Mantan Perdana Menteri (PM) Malaysia, Mahathir Mohamad, mengeluarkan pernyataan keras terkait penggantinya, Muhyiddin Yassin.

Mahathir merasa dikhianati Muhyiddin yang disebutnya sudah mengincar posisi sebagai kepala pemerintahan Malaysia sejak lama.

Pernyataan tersebut disampaikan Mahathir saat menemui awak media pada Minggu (1/3/2020). Seperti dilansir dari laman Strait Times, Mahathir merasa Muhyiddin bukan figur yang tepat untuk menggantikan dirinya.

“Ia (Muhyiddin) sukses meraih apa yang sudah dikerjakannya sejak lama. Saya merasa memiliki dukungan mayoritas publik saat ini, namun Muhyiddin akan tetap (sudah) dilantik hari ini,” ujar Mahathir yang mengajukan pengunduran diri pada 24 Februari lalu.

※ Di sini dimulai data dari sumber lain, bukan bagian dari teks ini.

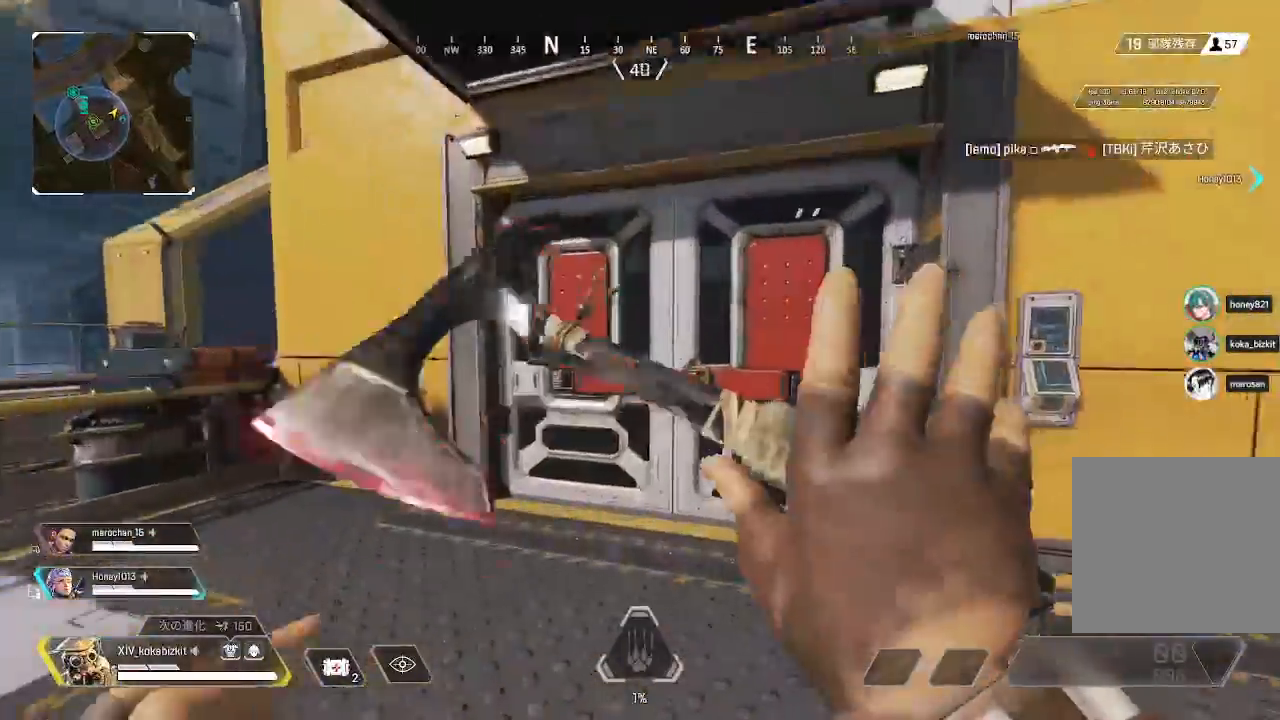
{"buttons": [], "left_stick": "up", "right_stick": "down"}
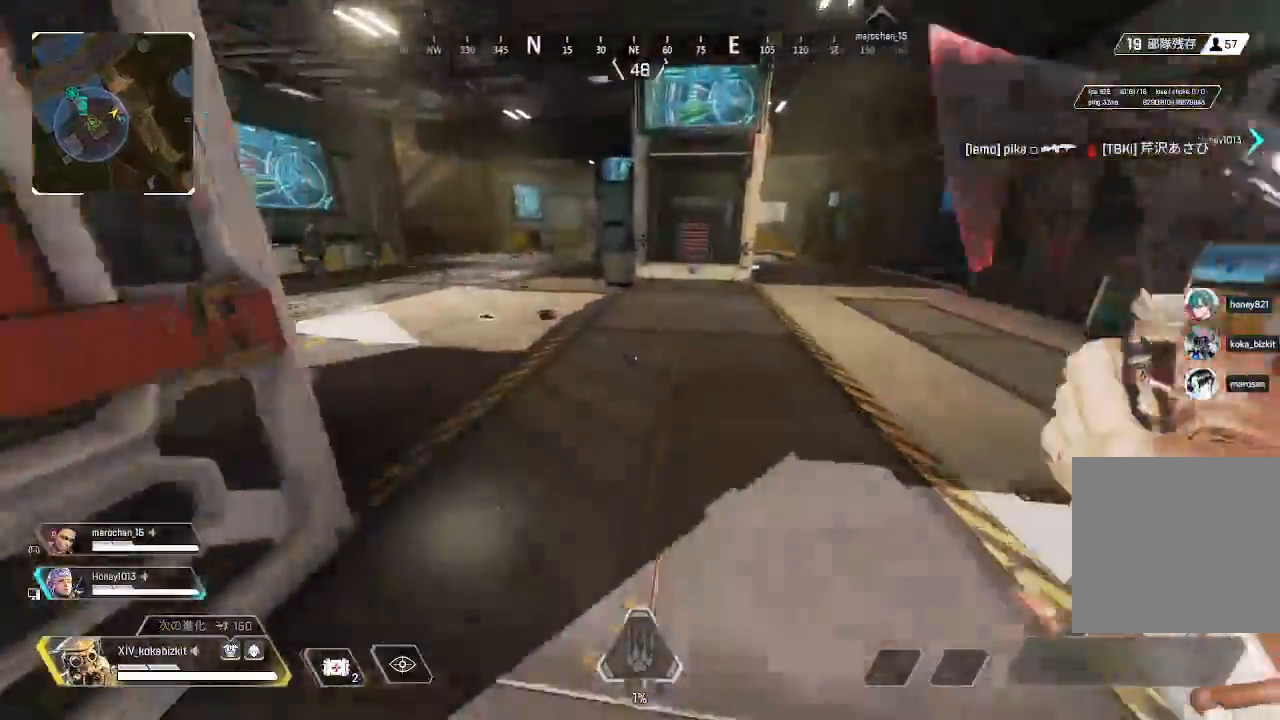
{"buttons": ["L1"], "left_stick": "up", "right_stick": "center", "events": [[33, "right_stick", "down-left"], [200, "right_stick", "left"], [317, "right_stick", "center"], [333, "L1", "down"], [367, "R2", "down"], [483, "R2", "up"]]}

Salah satu cara menurut Mahathir untuk menggagalkan pemerintahan Muhyiddin adalah mengajukan mosi tidak percaya kepada Parlemen. Melalui cara itu, diharapkannya terjadi penundaan pembentukan kabinet sehingga pemerintahan tertunda sementara.

Langkah pengunduran diri Mahathir pada Senin 24 Februari lalu, diperkirakan menjadi upaya penguatan koalisi Pakatan Harapan. Namun kecolongan, peluang justru didapatkan kubu oposisi pimpinan UMNO yang menyuarakan dukungan kepada Muhyiddin, PM pengganti pilihan Istana Negara Malaysia.